ASSIGNED TASK 1 - Rewrite the hearing transcript between "Senator Casey. And" and "the Lebanese people?", inclusive, replacing "economic" with "financial".

TEXT -
By the way, Senator, I would only correct there was a
soldier killed on the border, an Israeli soldier killed by a
Hezbollah antitank rocket earlier this year. So the border
hasn't been quiet, and I don't think that those 600 tons of
buried weaponry that UNIFIL found was intention of any further
quietude on the part of Hezbollah either.
Senator Casey. And let me go back to a point that each of
you have made in one way or the other, or at least referred to
it, and it is an important area of review. And that is apart
from the obvious and I think a compelling threat that Hezbollah
poses militarily and apart from the building up of the security
forces, this whole other set of questions that are nonmilitary
in nature, which is what is happening on the ground in an
economic or societal sense with the Lebanese people?
I mean, I asked in the session we had with Prime Minister
Hariri. I had come into the meeting late, and they had covered
a lot of the other questions. But one thing I asked him was
about his own economy. He kind of walked through the state of
play there.
But I guess I would ask you what can you tell us about--
because I am trying to remember who now referred earlier to the
growth rate, and there are some good indicators there. But what
do you think has to happen to give people a better sense of
economic security that obviously plays a role in whether
someone can be radicalized or not or can be susceptible to any
kind of approach that Hezbollah would make to citizens? Is
there an economic need there, or is there a hole in the
economy, or is there a job or growth challenge that we haven't
really talked about yet?
Anyone who wants to start.
Ms. Pletka. I would love to start. I think that as
Professor Norton said rightly and as Ambassador Crocker said,
Hezbollah has successfully exploited a hole in Lebanon. The
Shia have been a traditionally underprivileged, maltreated, and
ignored group, largely concentrated in southern Lebanon. The
group that previously was their political representative, Amal,
is enormously corrupt, and didn't do anything for them. The
Council of the South, which is meant to provide money to them,
very rarely did anything effective.

Page images and extracted text
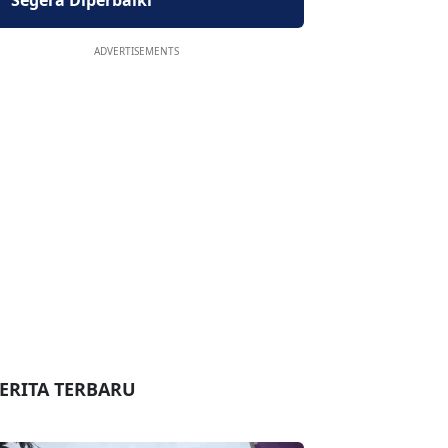
Segera Diperbaiki
ADVERTISEMENTS
ERITA TERBARU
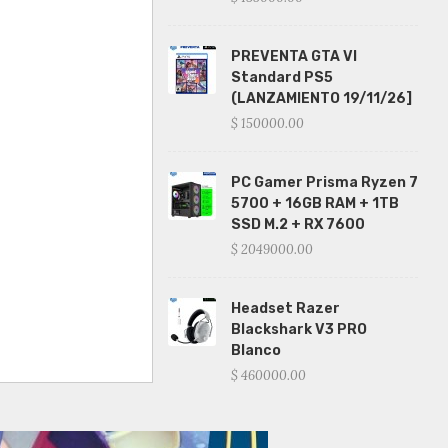
PREVENTA GTA VI
Standard PS5
(LANZAMIENTO 19/11/26]
$ 150000.00
PC Gamer Prisma Ryzen 7
5700 + 16GB RAM + 1TB
SSD M.2 + RX 7600
$ 2049000.00
Headset Razer
Blackshark V3 PRO
Blanco
$ 460000.00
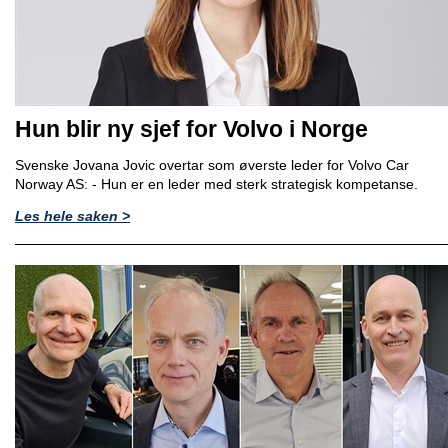
Hun blir ny sjef for Volvo i Norge
Svenske Jovana Jovic overtar som øverste leder for Volvo Car
Norway AS: - Hun er en leder med sterk strategisk kompetanse.
Les hele saken >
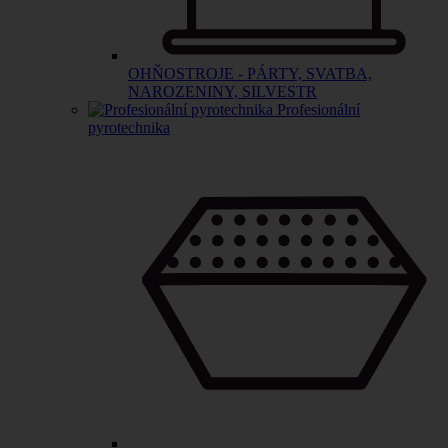
OHŇOSTROJE - PÁRTY, SVATBA,
NAROZENINY, SILVESTR
Profesionální
pyrotechnika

ASSIGNED TASK 2 - Reproduce the extracted text of every entry word for word, omitting the pictures.

RESPONSE AREA 1 -
Senator Casey. And let me go back to a point that each of
you have made in one way or the other, or at least referred to
it, and it is an important area of review. And that is apart
from the obvious and I think a compelling threat that Hezbollah
poses militarily and apart from the building up of the security
forces, this whole other set of questions that are nonmilitary
in nature, which is what is happening on the ground in an
financial or societal sense with the Lebanese people?

RESPONSE AREA 2 -
Segera Diperbaiki
ADVERTISEMENTS
ERITA TERBARU
PREVENTA GTA VI
Standard PS5
(LANZAMIENTO 19/11/26]
$ 150000.00
PC Gamer Prisma Ryzen 7
5700 + 16GB RAM + 1TB
SSD M.2 + RX 7600
$ 2049000.00
Headset Razer
Blackshark V3 PRO
Blanco
$ 460000.00
Hun blir ny sjef for Volvo i Norge
Svenske Jovana Jovic overtar som øverste leder for Volvo Car
Norway AS: - Hun er en leder med sterk strategisk kompetanse.
Les hele saken >
OHŇOSTROJE - PÁRTY, SVATBA,
NAROZENINY, SILVESTR
Profesionální
pyrotechnika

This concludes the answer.